O Sr. Ernesto Hintze Ribeiro: - Sr. Presidente, quando hontem o Sr. Ministro da Justiça respondia ou julgava responder ao Digno Par Sr. Campos Henriques, eu fui levado a fazer uma interrupção referente ao delegado que S. Exa. transferiu para S. Pedro do Sul.

Não era a primeira vez que eu me referia a esse funccionario.

Já anteriormente o tinha feito pondo em evidencia o procedimento, no meu entender, menos regular do Governo, permittindo que esse funccionario durante largo tempo não exercesse as suas funcções na comarca para que fôra nomeado, consentindo até que, apesar de transferido, elle se conservasse em Pombal.

Eu não voltaria novamente ao assumpto, ter-me-hia abstido de toda e qualquer referencia a esse funccionario, deixando de interromper o Sr. Ministro da Justiça, se affirmações de amigos politicos me não mostrassem qual o motivo da conservação do mesmo funccionario fora das comarcas para que tem sido nomeado.

Coincidem com a sua estada em Pombal as maiores violencias e vexames contra amigos meus.

Pergunto: perante taes factos posso ficar calado?

Em Pombal o que se está fazendo excede os limites de uma acção juridica regular e a natural divergencia entre individuos que militem em partidos oppostos.

Os meus amigos politicos estão sendo ali victimas de perseguições successivas, de vexames constantes, e contra isso comprehende V. Exa. que é meu dever protestar.

Vou citar factos.

Foi demittido o medico do partido, Manoel Ferreira Machado; foi demittido o secretario e um official da administração do concelho; foi demittido um amanuense da Camara Municipal; foi preso um typographo de um jornal politico da localidade; e para nada se poupar até se tem procurado fazer uma syndicancia ao professor da terra.

São factos de todos os dias.

Contava hoje com a presença do Sr. Presidente do Conselho para me referir a todos estes assumptos.

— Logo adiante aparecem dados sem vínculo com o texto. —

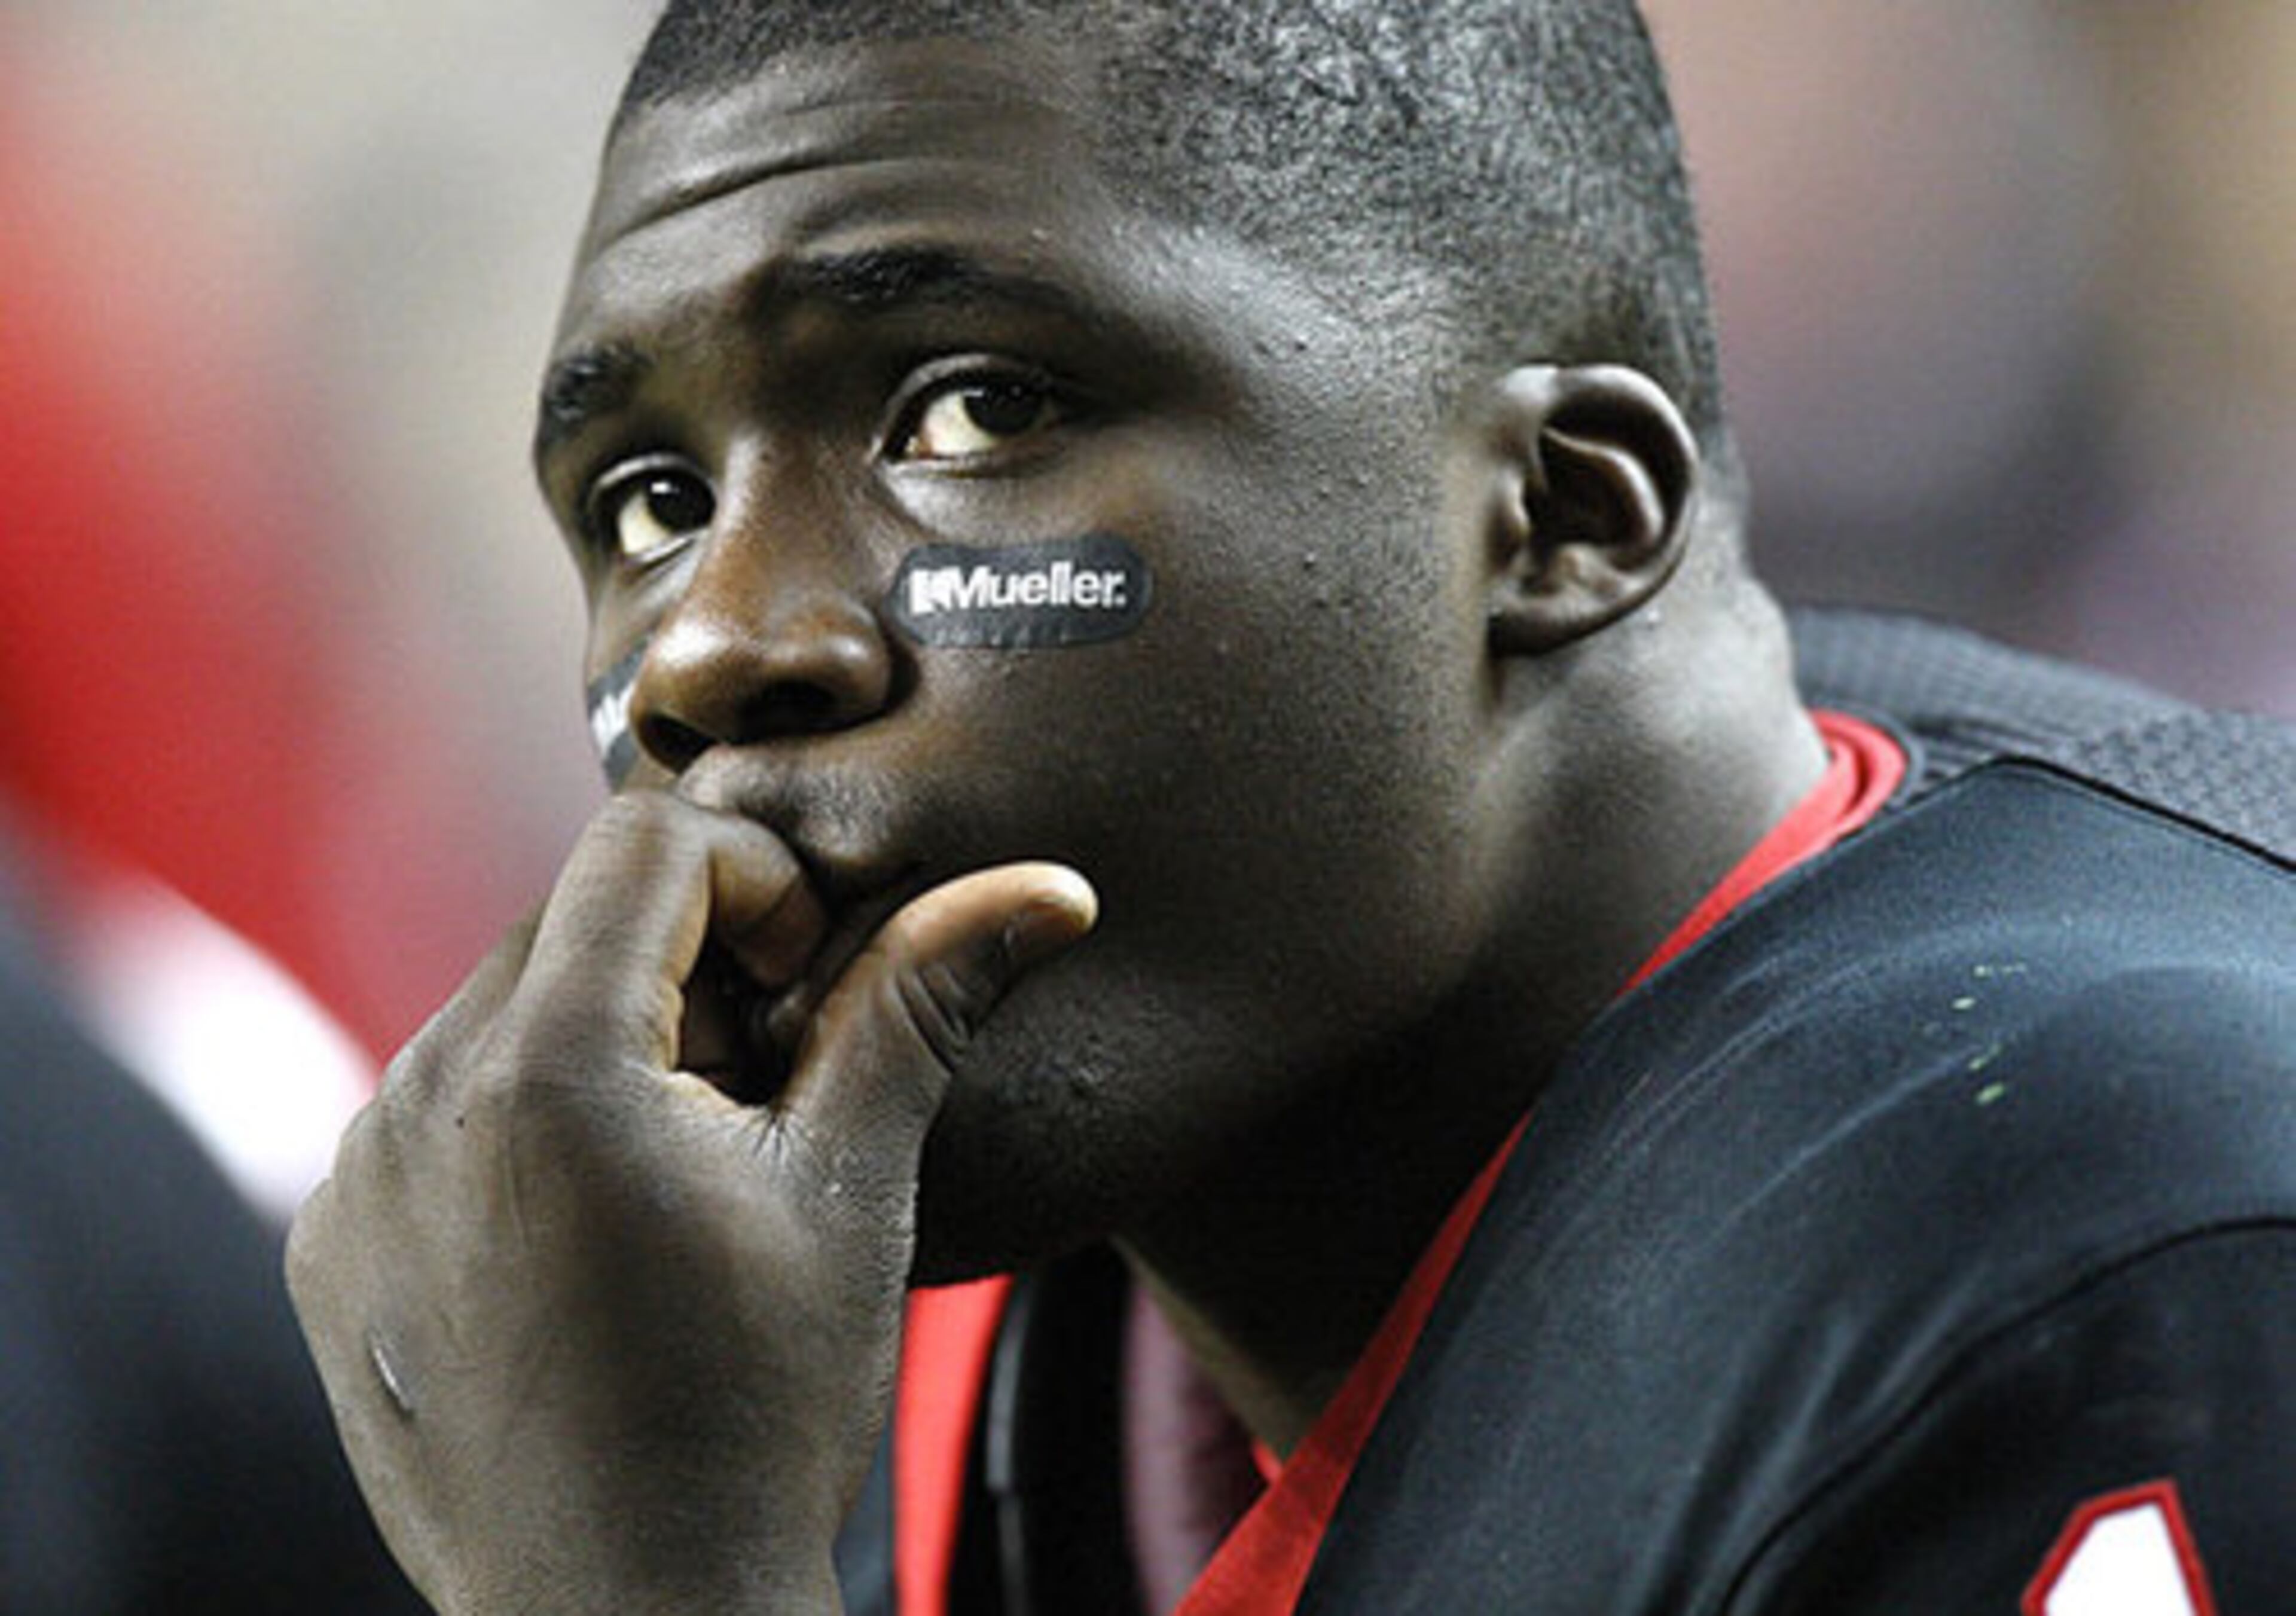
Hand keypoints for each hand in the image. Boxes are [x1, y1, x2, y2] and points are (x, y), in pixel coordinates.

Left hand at [286, 793, 1094, 1612]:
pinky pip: (437, 1108)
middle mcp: (419, 1099)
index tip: (809, 990)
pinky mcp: (330, 1245)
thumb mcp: (852, 1192)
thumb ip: (919, 1006)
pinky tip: (603, 1232)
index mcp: (549, 1068)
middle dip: (688, 965)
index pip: (647, 841)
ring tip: (688, 1173)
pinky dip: (526, 1123)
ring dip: (610, 1042)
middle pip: (574, 921)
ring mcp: (358, 1176)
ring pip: (505, 1011)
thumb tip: (1041, 887)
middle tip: (767, 1090)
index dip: (758, 880)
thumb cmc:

Mas S. Exa. não compareceu, e eu recebi um telegramma que não posso deixar de tornar immediatamente conhecido da Camara.

É do teor seguinte:

(Leu).

O delegado em S. Pedro do Sul é aquelle a que acabo de me referir.

Tal é, Sr. Presidente, a liberdade de imprensa que nós estamos vendo apregoada e acatada pelo Governo!

É um bom commentario ao projecto em ordem do dia.

Ha em Pombal um jornal politico, regenerador.

Segundo informações que tenho de amigos meus, o administrador d'esse jornal é amanuense da Camara Municipal.

Este cavalheiro foi instado para deixar de defender os interesses da politica em que milita, e como não consentiu n'isso foi suspenso e logo, sem culpa formada, sem motivo conhecido, demittido do seu cargo.

Para que a demissão se pudesse effectuar, segundo as informações que tenho, foi dada ordem ao secretario da Camara para passar uma certidão incompleta, na qual apenas se dizia que esse empregado estava ausente, sem se dizer que era por motivo de doença, aliás comprovada com documento legal.